■ **To-do list**:
1 - Transcribe the stretch of the passage on land grants in the Salinas Basin from "Baca's ranch served" through "town of Manzano.".
2 - According to the passage on land grants in the Salinas Basin, in what year did Captain Bartolome Baca request a grant of land there?

## start Text excerpt

SALINAS
"In the Midst of a Loneliness":
The Architectural History of the Salinas Missions
NPS Logo

CHAPTER 8:
THE SALINAS BASIN ABANDONED AND REOCCUPIED (continued)

LAND GRANTS IN THE SALINAS BASIN

Petitions for land and for the right to establish churches, kept in the Spanish Archives of New Mexico and the Archdiocese Archives of Santa Fe, record most of the sparse historical information concerning the settlements east of the Manzano Mountains. An examination of these records indicates that already established landowners in the Rio Grande valley frequently sponsored the resettlement efforts and became the official owners of the reclaimed land. Among these sponsors, or patrons, as they were called, were Bartolome Baca of Tomé and the Lucero family with lands in the same area. [45]

Captain Bartolome Baca requested a grant of land in the Salinas Basin in 1819. This land, known as the Torreon Grant (not to be confused with the Torreon Community Grant made in 1841), was the first official permanent Spanish presence east of the Manzanos since the abandonment of the Jurisdiction in 1673. Baca established a ranch on the land and pastured sheep, cattle, and horses there. [46] While Baca himself lived in Tomé, the ranch was run and protected by resident herders. Ranch headquarters was at Torreon Springs, where Joseph Nieto's estancia stood from 1650 to 1680 and near the present town of Torreon. The name "Torreon," meaning "fortified building" or "tower," was already associated with the area when Baca petitioned for title to the tract, and may indicate that recognizable traces of Nieto's buildings still stood. [47]

Baca's ranch served to encourage and support other efforts at colonization nearby. Baca was governor of the Province of New Mexico from 1823 to 1825 and an influential landowner for most of the first three decades of the nineteenth century. The development of the nearby settlement of Manzano depended on Baca's support both directly and indirectly. He actively encouraged the other colonization efforts around his Torreon Grant. At the same time, he employed a number of the people who were settling in the area of the ruins of the Zalazar estancia, soon to become the town of Manzano.

## end Text excerpt
## start Record list

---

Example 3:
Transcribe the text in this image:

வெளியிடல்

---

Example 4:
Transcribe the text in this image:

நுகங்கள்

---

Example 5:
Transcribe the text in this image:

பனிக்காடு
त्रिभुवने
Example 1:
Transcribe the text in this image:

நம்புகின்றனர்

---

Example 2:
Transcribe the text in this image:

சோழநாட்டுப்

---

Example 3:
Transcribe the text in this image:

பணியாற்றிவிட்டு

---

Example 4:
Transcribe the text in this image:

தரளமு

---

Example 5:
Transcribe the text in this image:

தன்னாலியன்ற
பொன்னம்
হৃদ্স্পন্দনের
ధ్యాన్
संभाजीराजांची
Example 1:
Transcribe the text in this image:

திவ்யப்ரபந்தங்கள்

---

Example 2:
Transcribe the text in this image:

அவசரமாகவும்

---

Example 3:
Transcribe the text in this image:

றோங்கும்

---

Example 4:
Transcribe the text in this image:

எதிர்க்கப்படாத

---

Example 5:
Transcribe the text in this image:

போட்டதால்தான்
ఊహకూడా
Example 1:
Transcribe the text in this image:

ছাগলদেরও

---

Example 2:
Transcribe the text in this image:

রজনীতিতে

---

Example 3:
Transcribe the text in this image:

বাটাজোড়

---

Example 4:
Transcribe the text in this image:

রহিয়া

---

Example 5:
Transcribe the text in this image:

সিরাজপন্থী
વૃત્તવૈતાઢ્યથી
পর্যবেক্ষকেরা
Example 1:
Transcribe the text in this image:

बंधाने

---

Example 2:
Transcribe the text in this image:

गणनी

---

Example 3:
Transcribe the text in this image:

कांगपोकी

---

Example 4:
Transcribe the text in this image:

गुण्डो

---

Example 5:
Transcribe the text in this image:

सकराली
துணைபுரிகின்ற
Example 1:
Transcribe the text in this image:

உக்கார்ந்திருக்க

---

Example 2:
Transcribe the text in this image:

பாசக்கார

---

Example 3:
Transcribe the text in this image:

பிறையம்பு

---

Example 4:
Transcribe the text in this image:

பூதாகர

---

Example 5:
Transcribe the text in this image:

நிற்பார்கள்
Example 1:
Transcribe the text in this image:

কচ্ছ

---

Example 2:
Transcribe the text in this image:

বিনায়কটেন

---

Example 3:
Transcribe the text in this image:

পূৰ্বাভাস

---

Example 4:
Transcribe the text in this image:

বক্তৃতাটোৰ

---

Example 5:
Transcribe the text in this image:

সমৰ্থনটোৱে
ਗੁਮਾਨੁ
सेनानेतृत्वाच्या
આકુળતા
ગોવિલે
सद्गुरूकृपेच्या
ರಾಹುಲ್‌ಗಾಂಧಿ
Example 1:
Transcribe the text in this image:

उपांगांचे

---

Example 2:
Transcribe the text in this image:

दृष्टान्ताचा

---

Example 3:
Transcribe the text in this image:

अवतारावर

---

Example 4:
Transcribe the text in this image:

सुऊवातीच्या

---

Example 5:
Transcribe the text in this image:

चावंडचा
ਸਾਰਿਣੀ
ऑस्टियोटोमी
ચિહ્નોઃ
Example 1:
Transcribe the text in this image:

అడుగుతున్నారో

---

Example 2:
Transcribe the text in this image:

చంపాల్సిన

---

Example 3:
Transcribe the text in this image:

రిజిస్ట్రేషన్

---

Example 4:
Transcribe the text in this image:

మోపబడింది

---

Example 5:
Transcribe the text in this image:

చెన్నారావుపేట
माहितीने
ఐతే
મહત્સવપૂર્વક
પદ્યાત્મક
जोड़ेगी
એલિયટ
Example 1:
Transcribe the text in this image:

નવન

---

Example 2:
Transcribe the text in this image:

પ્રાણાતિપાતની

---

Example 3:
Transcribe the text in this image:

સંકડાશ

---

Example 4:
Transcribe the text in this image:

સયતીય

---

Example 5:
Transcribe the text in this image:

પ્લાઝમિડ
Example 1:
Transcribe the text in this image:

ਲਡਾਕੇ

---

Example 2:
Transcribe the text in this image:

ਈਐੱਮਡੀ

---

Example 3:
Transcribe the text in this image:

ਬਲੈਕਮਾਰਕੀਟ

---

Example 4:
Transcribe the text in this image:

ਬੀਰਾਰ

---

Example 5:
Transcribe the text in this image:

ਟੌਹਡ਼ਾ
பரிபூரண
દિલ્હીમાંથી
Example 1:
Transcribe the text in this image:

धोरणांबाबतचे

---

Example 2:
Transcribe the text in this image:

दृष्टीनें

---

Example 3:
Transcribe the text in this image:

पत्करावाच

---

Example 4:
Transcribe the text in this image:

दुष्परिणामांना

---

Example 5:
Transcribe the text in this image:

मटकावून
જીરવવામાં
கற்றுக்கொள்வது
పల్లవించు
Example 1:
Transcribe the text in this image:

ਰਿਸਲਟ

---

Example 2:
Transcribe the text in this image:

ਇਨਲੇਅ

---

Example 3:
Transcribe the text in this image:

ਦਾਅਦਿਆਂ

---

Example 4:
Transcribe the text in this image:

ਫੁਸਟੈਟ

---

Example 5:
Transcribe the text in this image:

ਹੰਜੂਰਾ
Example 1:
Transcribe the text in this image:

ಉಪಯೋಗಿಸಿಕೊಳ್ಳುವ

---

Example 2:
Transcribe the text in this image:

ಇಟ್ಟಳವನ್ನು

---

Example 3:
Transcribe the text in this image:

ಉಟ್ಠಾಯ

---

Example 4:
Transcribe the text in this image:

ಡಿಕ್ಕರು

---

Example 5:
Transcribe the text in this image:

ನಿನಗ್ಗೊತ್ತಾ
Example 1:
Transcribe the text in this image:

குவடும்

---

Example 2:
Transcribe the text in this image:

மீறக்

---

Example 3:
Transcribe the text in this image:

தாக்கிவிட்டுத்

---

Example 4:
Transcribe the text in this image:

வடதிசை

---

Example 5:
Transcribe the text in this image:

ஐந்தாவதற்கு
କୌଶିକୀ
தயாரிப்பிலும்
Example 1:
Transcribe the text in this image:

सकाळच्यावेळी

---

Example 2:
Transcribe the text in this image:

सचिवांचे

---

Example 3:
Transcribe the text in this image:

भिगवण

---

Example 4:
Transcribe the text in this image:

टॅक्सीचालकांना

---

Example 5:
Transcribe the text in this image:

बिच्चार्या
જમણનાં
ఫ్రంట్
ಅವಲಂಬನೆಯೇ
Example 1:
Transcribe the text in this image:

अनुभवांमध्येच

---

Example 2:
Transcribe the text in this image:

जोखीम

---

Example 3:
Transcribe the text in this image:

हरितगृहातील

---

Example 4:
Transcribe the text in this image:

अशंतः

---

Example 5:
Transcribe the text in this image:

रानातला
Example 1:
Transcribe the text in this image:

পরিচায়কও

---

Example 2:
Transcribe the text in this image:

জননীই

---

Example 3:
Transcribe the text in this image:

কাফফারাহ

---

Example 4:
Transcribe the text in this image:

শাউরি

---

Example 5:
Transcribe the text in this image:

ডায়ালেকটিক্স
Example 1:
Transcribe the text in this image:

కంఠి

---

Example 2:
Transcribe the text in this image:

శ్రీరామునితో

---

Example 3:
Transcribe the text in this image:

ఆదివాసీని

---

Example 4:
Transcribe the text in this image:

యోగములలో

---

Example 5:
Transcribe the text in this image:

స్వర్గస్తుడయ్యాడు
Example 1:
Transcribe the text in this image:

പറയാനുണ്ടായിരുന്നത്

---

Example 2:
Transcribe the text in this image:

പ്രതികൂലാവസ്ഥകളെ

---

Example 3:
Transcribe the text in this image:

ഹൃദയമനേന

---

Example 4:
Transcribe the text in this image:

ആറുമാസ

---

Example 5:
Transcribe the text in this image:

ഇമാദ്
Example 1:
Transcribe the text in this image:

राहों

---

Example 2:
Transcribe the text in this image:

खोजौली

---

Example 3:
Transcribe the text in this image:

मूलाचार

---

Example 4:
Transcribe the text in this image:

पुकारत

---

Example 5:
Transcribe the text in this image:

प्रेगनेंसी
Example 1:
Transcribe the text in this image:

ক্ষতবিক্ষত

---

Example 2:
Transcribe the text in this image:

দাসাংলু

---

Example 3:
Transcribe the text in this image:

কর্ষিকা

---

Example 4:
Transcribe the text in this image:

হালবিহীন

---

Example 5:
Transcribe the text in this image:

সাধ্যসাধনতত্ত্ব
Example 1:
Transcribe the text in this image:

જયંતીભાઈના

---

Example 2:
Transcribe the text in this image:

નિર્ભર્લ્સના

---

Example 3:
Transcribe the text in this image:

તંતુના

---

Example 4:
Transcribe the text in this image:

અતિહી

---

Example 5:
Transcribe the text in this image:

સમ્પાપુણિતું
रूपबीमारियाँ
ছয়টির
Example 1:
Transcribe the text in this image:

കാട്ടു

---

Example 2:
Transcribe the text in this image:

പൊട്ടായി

## end Record list

■ **Exercise answers**:
1 -
Baca's ranch served to encourage and support other efforts at colonization nearby. Baca was governor of the Province of New Mexico from 1823 to 1825 and an influential landowner for most of the first three decades of the nineteenth century. The development of the nearby settlement of Manzano depended on Baca's support both directly and indirectly. He actively encouraged the other colonization efforts around his Torreon Grant. At the same time, he employed a number of the people who were settling in the area of the ruins of the Zalazar estancia, soon to become the town of Manzano.

2 - 1819